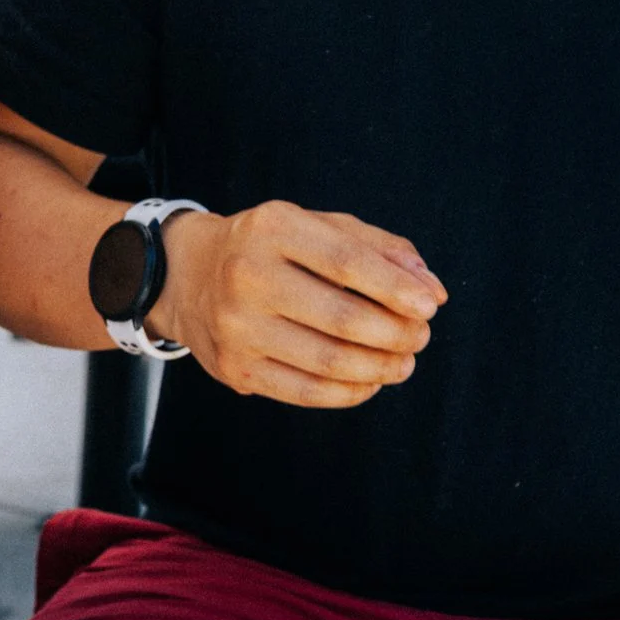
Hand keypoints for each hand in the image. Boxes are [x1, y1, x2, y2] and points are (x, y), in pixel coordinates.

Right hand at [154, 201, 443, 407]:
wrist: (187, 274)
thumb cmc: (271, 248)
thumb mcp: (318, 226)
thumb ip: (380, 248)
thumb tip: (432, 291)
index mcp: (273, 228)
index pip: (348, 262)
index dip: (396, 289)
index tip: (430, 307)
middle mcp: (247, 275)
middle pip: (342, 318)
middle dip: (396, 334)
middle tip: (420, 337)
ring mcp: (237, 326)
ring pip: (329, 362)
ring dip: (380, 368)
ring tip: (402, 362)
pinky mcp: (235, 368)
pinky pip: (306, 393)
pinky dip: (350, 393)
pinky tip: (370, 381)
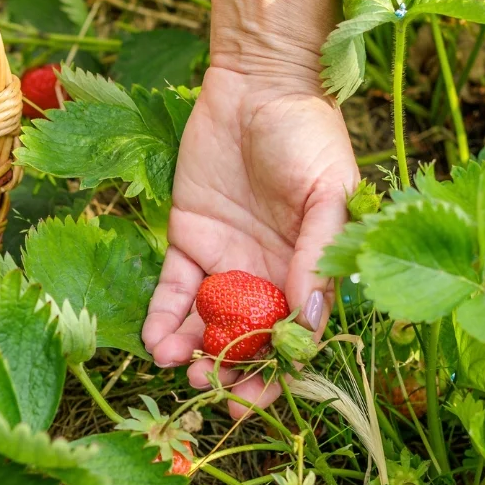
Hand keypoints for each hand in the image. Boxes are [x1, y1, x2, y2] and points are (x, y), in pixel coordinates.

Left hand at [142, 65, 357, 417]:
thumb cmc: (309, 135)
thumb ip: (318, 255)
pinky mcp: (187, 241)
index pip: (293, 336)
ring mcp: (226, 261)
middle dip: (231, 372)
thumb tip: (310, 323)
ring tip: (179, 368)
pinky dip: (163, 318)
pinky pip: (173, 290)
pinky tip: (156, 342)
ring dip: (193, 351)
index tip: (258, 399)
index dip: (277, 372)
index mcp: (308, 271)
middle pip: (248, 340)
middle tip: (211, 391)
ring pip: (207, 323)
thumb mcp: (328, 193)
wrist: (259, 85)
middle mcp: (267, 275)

+-------+

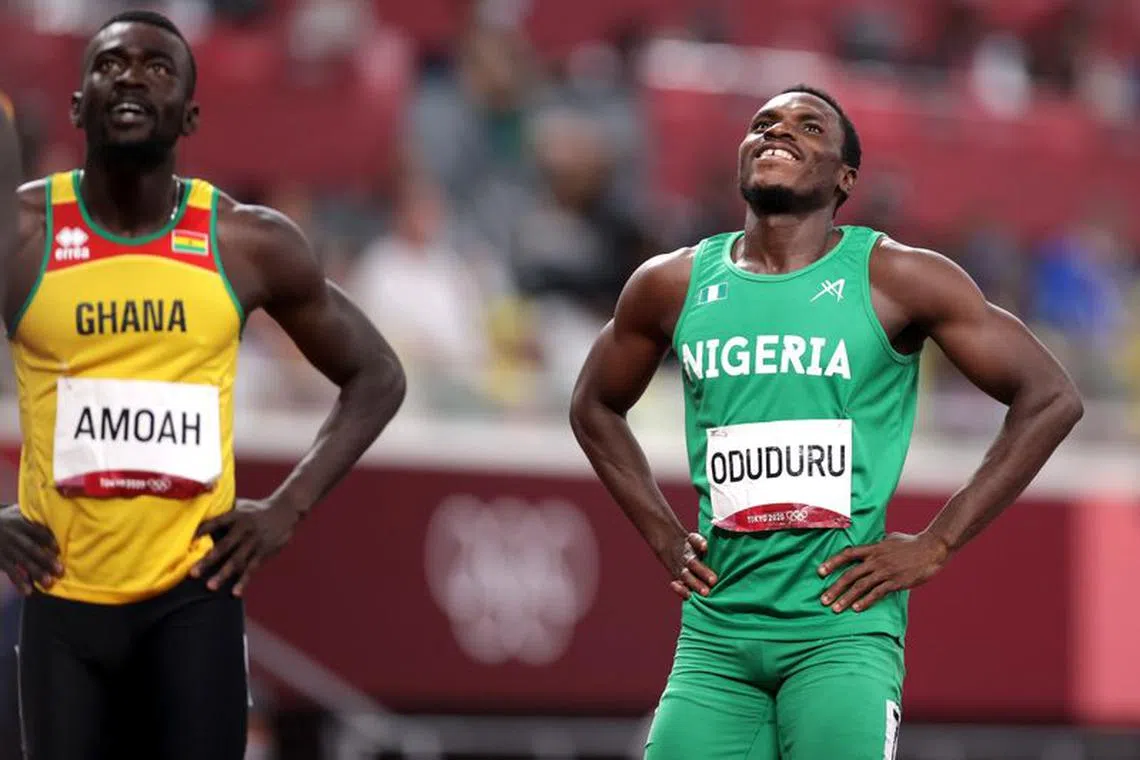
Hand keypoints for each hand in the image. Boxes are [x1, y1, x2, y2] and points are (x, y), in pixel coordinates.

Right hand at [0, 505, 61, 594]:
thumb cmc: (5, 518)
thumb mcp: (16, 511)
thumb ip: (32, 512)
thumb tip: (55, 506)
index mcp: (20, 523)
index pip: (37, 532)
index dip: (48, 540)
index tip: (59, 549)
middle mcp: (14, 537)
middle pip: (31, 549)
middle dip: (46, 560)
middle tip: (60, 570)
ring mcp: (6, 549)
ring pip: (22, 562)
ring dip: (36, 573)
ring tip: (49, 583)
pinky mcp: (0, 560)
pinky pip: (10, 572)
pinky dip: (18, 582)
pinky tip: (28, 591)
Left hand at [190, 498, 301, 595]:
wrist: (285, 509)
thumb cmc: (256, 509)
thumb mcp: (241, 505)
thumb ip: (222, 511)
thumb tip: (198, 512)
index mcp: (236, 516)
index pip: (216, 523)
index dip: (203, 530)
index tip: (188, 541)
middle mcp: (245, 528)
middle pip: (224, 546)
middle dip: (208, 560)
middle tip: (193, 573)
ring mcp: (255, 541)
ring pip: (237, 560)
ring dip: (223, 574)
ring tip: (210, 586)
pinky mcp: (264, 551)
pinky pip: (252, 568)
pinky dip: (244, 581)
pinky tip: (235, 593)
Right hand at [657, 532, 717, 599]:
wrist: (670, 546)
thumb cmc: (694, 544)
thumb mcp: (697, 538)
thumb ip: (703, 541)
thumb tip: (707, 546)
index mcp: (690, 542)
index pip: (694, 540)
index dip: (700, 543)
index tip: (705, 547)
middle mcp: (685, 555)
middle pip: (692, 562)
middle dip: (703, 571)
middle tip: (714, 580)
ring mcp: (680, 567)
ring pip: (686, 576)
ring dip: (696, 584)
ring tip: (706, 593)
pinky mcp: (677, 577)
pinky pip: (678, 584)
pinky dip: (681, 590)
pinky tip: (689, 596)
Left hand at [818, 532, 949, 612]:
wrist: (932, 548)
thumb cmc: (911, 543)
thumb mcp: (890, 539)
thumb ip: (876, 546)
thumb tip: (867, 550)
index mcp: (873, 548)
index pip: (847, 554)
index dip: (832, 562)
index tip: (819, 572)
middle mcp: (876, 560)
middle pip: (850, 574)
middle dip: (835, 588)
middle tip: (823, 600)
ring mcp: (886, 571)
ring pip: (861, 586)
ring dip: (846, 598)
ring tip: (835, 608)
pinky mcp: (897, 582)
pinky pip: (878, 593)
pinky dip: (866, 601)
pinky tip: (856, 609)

+-------+

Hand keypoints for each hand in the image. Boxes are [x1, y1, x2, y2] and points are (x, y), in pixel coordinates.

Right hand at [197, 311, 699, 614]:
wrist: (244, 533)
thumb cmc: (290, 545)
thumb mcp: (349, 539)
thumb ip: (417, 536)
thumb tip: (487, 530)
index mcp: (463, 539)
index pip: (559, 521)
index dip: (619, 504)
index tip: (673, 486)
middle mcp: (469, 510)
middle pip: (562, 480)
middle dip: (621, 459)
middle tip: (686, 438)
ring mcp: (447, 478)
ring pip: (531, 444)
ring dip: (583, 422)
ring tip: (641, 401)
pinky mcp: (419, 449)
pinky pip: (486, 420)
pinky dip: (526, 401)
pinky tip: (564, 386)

+-------+

* Task objective *
In the data above, retype exactly and only the lines between the one holding "index pip: (847, 554)" and the one holding "pinky tip: (856, 609)", inclusive.

* Exercise result *
index pip: (847, 554)
index dip: (832, 562)
index tip: (819, 572)
middle mcp: (876, 560)
middle pip: (850, 574)
middle dip: (835, 588)
middle tip: (823, 600)
ring mcp: (886, 571)
ring pip: (861, 586)
ring dip: (846, 598)
ring tip: (835, 608)
pinky mcp: (897, 582)
pinky pip: (878, 593)
pinky dip: (866, 601)
pinky tip: (856, 609)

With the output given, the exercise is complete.